# Creating categories with Cutting and Binning¶

Sometimes we need to divide a field with a continuous range of data into discrete categories. For example, you might divide age of users as `0-14`

, `15-35`

, `36-60`

, `+60`

.

Although not directly using grouping constructs, it is worth explaining the process of discretization of continuous data. Discretization is a means of slicing up continuous data into a set of "bins", where each bin represents a range of the continuous sample and the items are then placed into the appropriate bin—hence the term "binning".

Discretization in pandas is performed using the `pd.cut()`

and `pd.qcut()`

functions.

## Hands on!¶

```
import pandas as pd
import numpy as np
```

### Define our sample data¶

```
ages = np.append(np.random.randint(0, 99, size=16), [14, 35, 60])
```

```
ages
```

```
bins = [0, 14, 35, 60, 100]
```

### cut¶

When using `cut`

, bins will be **evenly spaced according to the values** themselves and not the frequency of those values.

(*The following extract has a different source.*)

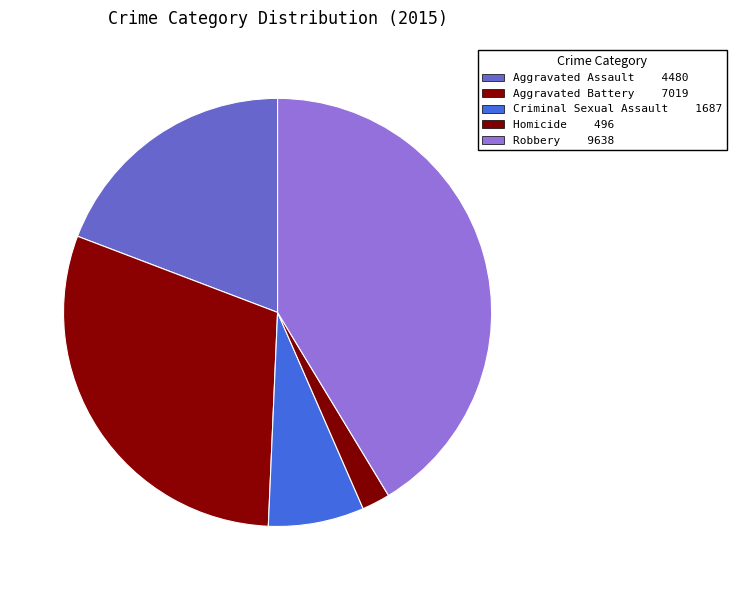

Does Aggravated Assault represent more than half of the total?

No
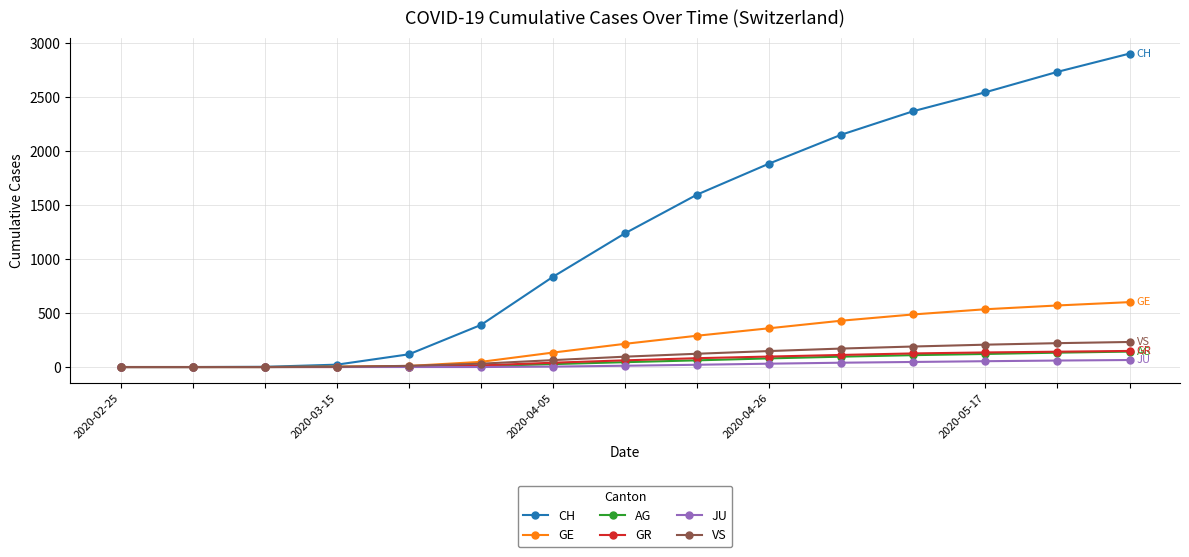

What is the maximum value for GR?

149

This function is also useful for going from a continuous variable to a categorical variable. For example, cut could convert ages to groups of age ranges. Supports binning into an equal number of bins, or a pre-specified array of bins.

```
categories = pd.cut(ages, bins)
```

```
categories
```

```
categories.codes
```

```
categories.categories
```

```
categories.value_counts()
```

```
np.sort(ages)
```

Mathematically speaking, the categories created have been split including the right value (for example, age `14`

is included in the first category `(0, 14]`

). You can change which one is the inclusive side with the `right`

parameter. By default, `right`

is `True`

, which makes it the inclusive side.

```
lefty_cats = pd.cut(ages, bins, right=False)
```

```
lefty_cats.value_counts()
```

You can also pass labels to give better names to your bins:

```
categories = pd.cut(ages, bins, labels=['Age 0-14', 'Age 15-35', 'Age 36-60', '+60'])
```

```
categories
```

```
categories.value_counts()
```

### qcut¶

But, what happens if you don't know how many bins you'll employ? You need to split the data in similar sized bins.

The `qcut`

is used to discretize a given variable into **equal-size bins**, using quantiles and the distribution of the data. So, when you ask for quantiles with `qcut`

, the bins will be chosen so that you have the same number of values in each bin.

```
pd.qcut(ages, 4).value_counts()
```

In this case, `qcut`

has chosen the bin "categories" for us, based on the distribution of the data.